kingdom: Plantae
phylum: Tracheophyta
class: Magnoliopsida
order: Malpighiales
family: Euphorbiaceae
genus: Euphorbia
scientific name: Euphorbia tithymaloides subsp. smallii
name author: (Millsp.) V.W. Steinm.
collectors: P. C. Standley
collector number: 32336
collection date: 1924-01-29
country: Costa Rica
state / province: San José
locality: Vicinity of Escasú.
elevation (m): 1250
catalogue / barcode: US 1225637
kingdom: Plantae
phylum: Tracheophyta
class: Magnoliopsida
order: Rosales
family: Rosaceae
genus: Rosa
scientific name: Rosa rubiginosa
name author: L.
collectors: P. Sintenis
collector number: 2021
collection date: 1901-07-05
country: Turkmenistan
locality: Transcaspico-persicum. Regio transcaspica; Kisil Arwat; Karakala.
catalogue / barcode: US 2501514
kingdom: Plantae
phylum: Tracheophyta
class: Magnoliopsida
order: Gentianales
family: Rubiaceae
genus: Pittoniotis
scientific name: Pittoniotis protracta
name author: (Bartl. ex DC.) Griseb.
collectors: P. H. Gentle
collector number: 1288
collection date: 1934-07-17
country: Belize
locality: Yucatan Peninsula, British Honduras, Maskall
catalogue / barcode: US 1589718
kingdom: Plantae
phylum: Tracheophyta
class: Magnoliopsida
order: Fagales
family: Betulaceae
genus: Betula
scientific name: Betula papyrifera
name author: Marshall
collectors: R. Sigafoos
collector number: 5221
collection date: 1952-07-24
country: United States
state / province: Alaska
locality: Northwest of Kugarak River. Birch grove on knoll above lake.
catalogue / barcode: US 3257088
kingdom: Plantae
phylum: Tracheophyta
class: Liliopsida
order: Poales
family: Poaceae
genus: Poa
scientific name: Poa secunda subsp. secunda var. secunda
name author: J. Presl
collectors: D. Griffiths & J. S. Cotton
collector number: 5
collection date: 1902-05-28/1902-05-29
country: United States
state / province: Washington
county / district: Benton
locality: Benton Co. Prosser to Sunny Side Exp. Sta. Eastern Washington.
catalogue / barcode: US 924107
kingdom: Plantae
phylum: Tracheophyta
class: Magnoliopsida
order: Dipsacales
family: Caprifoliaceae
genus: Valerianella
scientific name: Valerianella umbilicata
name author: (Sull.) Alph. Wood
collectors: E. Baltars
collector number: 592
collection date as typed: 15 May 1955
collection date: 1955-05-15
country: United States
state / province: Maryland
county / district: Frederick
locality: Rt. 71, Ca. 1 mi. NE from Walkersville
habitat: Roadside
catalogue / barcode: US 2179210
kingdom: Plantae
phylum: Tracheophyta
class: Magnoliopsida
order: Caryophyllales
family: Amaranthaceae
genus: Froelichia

• Written task:
Turn every line of the records above into one numbered list, leaving out any blank lines.

• Answer:
1. kingdom: Plantae
2. phylum: Tracheophyta
3. class: Magnoliopsida
4. order: Malpighiales
5. family: Euphorbiaceae
6. genus: Euphorbia
7. scientific name: Euphorbia tithymaloides subsp. smallii
8. name author: (Millsp.) V.W. Steinm.
9. collectors: P. C. Standley
10. collector number: 32336
11. collection date: 1924-01-29
12. country: Costa Rica
13. state / province: San José
14. locality: Vicinity of Escasú.
15. elevation (m): 1250
16. catalogue / barcode: US 1225637
17. kingdom: Plantae
18. phylum: Tracheophyta
19. class: Magnoliopsida
20. order: Rosales
21. family: Rosaceae
22. genus: Rosa
23. scientific name: Rosa rubiginosa
24. name author: L.
25. collectors: P. Sintenis
26. collector number: 2021
27. collection date: 1901-07-05
28. country: Turkmenistan
29. locality: Transcaspico-persicum. Regio transcaspica; Kisil Arwat; Karakala.
30. catalogue / barcode: US 2501514
31. kingdom: Plantae
32. phylum: Tracheophyta
33. class: Magnoliopsida
34. order: Gentianales
35. family: Rubiaceae
36. genus: Pittoniotis
37. scientific name: Pittoniotis protracta
38. name author: (Bartl. ex DC.) Griseb.
39. collectors: P. H. Gentle
40. collector number: 1288
41. collection date: 1934-07-17
42. country: Belize
43. locality: Yucatan Peninsula, British Honduras, Maskall
44. catalogue / barcode: US 1589718
45. kingdom: Plantae
46. phylum: Tracheophyta
47. class: Magnoliopsida
48. order: Fagales
49. family: Betulaceae
50. genus: Betula
51. scientific name: Betula papyrifera
52. name author: Marshall
53. collectors: R. Sigafoos
54. collector number: 5221
55. collection date: 1952-07-24
56. country: United States
57. state / province: Alaska
58. locality: Northwest of Kugarak River. Birch grove on knoll above lake.
59. catalogue / barcode: US 3257088
60. kingdom: Plantae
61. phylum: Tracheophyta
62. class: Liliopsida
63. order: Poales
64. family: Poaceae
65. genus: Poa
66. scientific name: Poa secunda subsp. secunda var. secunda
67. name author: J. Presl
68. collectors: D. Griffiths & J. S. Cotton
69. collector number: 5
70. collection date: 1902-05-28/1902-05-29
71. country: United States
72. state / province: Washington
73. county / district: Benton
74. locality: Benton Co. Prosser to Sunny Side Exp. Sta. Eastern Washington.
75. catalogue / barcode: US 924107
76. kingdom: Plantae
77. phylum: Tracheophyta
78. class: Magnoliopsida
79. order: Dipsacales
80. family: Caprifoliaceae
81. genus: Valerianella
82. scientific name: Valerianella umbilicata
83. name author: (Sull.) Alph. Wood
84. collectors: E. Baltars
85. collector number: 592
86. collection date as typed: 15 May 1955
87. collection date: 1955-05-15
88. country: United States
89. state / province: Maryland
90. county / district: Frederick
91. locality: Rt. 71, Ca. 1 mi. NE from Walkersville
92. habitat: Roadside
93. catalogue / barcode: US 2179210
94. kingdom: Plantae
95. phylum: Tracheophyta
96. class: Magnoliopsida
97. order: Caryophyllales
98. family: Amaranthaceae
99. genus: Froelichia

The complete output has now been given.